--- EXCERPT ---
Content starts

Train layout estimation network (HorizonNet) with:

CUDA_VISIBLE_DEVICES=0 python main.py configs/layout_estimation_igibson.yaml

The checkpoint and visualization results will be saved to out/layout_estimation/<layout_estimation_id>/model_best.pth

Save First Stage Outputs

Save predictions of 2D detector and LEN as dateset for stage 2 training:

CUDA_VISIBLE_DEVICES=0 WANDB_MODE=dryrun python main.py configs/first_stage_igibson.yaml --mode qtest --weight out/layout_estimation/<layout_estimation_id>/model_best.pth

The first stage outputs should be saved to data/igibson_stage1

(Optional) Visualize stage 1 dataset with:

python -m utils.visualize_igibson --dataset data/igibson_stage1 --skip_render

Second Stage

Object Reconstruction

Train object reconstruction network (LIEN+LDIF) with:

CUDA_VISIBLE_DEVICES=0 python main.py configs/ldif_igibson.yaml

The checkpoint and visualization results will be saved to out/ldif/<ldif_id>.

Bdb3D Estimation

Train bdb3d estimation network (BEN) with:

CUDA_VISIBLE_DEVICES=0 python main.py configs/bdb3d_estimation_igibson.yaml

The checkpoint and visualization results will be saved to out/bdb3d_estimation/<bdb3d_estimation_id>.

Content ends

--- DATASET ---
Content starts

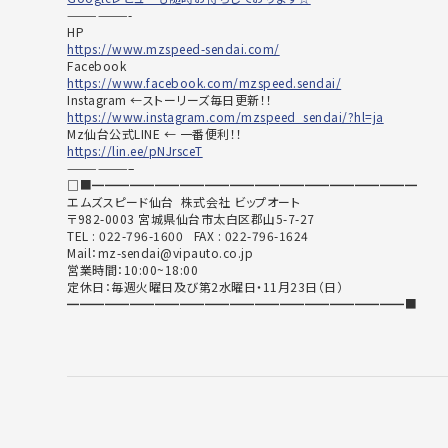
——————-
HP
https://www.mzspeed-sendai.com/
Facebook
https://www.facebook.com/mzspeed.sendai/
Instagram ←ストーリーズ毎日更新！！
https://www.instagram.com/mzspeed_sendai/?hl=ja
Mz仙台公式LINE ← 一番便利！！
https://lin.ee/pNJrsceT
——————–
□■━━━━━━━━━━━━━━━━━━━━━━━━━━
エムズスピード仙台 株式会社 ビップオート
〒982-0003 宮城県仙台市太白区郡山5-7-27
TEL : 022-796-1600 FAX : 022-796-1624
Mail：mz-sendai@vipauto.co.jp
営業時間：10:00~18:00
定休日：毎週火曜日及び第2水曜日・11月23日（日）
━━━━━━━━━━━━━━━━━━━━━━━━━━━■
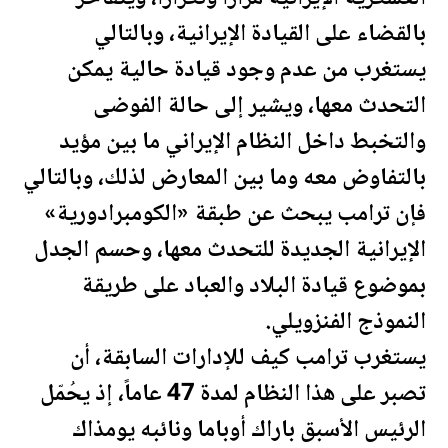
بالقضاء على القيادة الإيرانية، وبالتالي
يستغرب من عدم وجود قيادة حالية يمكن
التحدث معها، ويشير إلى حالة الفوضى
والتخبط داخل النظام الإيراني ما بين مؤيد
بالتفاوض معه وما بين المعارض لذلك، وبالتالي
فإن
ترامب
يبحث عن طبقة «الكومبرادورية»
الإيرانية
الجديدة
للتحدث معها، وحسم الجدل
بموضوع قيادة البلاد والعباد على طريقة
النموذج الفنزويلي.
يستغرب
ترامب
كيف للإدارات السابقة، أن
تصبر على هذا النظام لمدة 47 عاماً، إذ يحُمّل
الرئيس الأسبق باراك أوباما ونائبه يومذاك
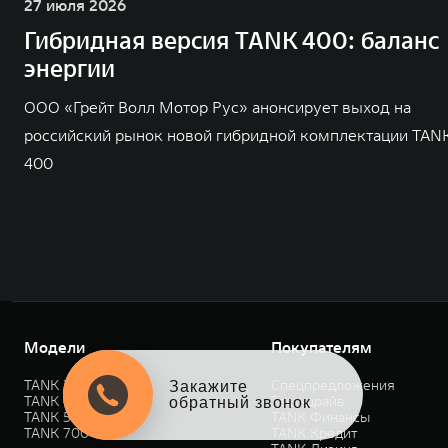
27 июля 2026
Гибридная версия TANK 400: баланс
энергии
ООО «Грейт Волл Мотор Рус» анонсирует выход на
российский рынок новой гибридной комплектации TAN
400
Модели
Покупателям
TANK 300
Спецпредложения
Закажите
TANK 400
Тест-драйв
обратный звонок
TANK 500
TANK Финансы
TANK 700
TANK Кредит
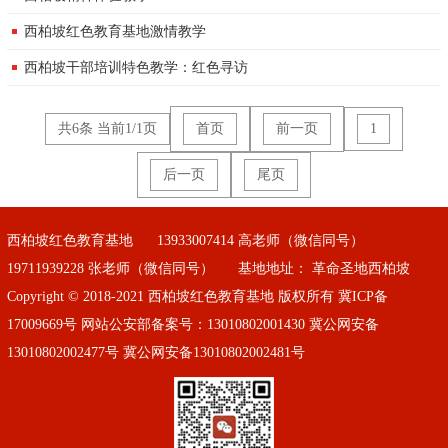
西柏坡红色教育基地激情教学
西柏坡干部培训特色教学：红色寻访
共6条 当前1/1页
首页
前一页
1
后一页
尾页
西柏坡红色教育基地
13933007414 高老师（微信同号）
19711939228 张老师（微信同号）
基地地址： 革命圣地西柏坡
Copyright © 2018-2021 西柏坡红色教育基地 版权所有
冀ICP备
17009669号
网站公安部备案号：13010802001430 冀公网安备
13010802002477号 冀公网安备13010802002481号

Content ends

--- EXPLORE THE MATERIAL ---
a) List every YAML configuration file named in the training instructions above.
b) Pick up the training instructions where they stop and write the next part.

--- RESPONSE LIST ---
a)
configs/layout_estimation_igibson.yaml
configs/first_stage_igibson.yaml
configs/ldif_igibson.yaml
configs/bdb3d_estimation_igibson.yaml

b)
Relation SGCN

Train Relation SGCN without relation branch:

CUDA_VISIBLE_DEVICES=0 python main.py configs/relation_scene_gcn_igibson.yaml --model.scene_gcn.output_relation False --model.scene_gcn.loss BaseLoss --weight out/bdb3d_estimation/<bdb3d_estimation_id>/model_best.pth out/ldif/<ldif_id>/model_best.pth

The checkpoint and visualization results will be saved to out/relation_scene_gcn/<relation_sgcn_wo_rel_id>.

Train Relation SGCN with relation branch:

CUDA_VISIBLE_DEVICES=0 python main.py configs/relation_scene_gcn_igibson.yaml --weight out/relation_scene_gcn/<relation_sgcn_wo_rel_id>/model_best.pth --train.epochs 20

The checkpoint and visualization results will be saved to out/relation_scene_gcn/<relation_sgcn_id>.

Fine-tune Relation SGCN end-to-end with relation optimization:

CUDA_VISIBLE_DEVICES=0 python main.py configs/relation_scene_gcn_igibson.yaml --weight out/relation_scene_gcn/<relation_sgcn_id>/model_best.pth --model.scene_gcn.relation_adjust True --train.batch_size 1 --val.batch_size 1 --device.num_workers 2 --train.freeze shape_encoder shape_decoder --model.scene_gcn.loss_weights.bdb3d_proj 1.0 --model.scene_gcn.optimize_steps 20 --train.epochs 10

The checkpoint and visualization results will be saved to out/relation_scene_gcn/<relation_sgcn_ro_id>.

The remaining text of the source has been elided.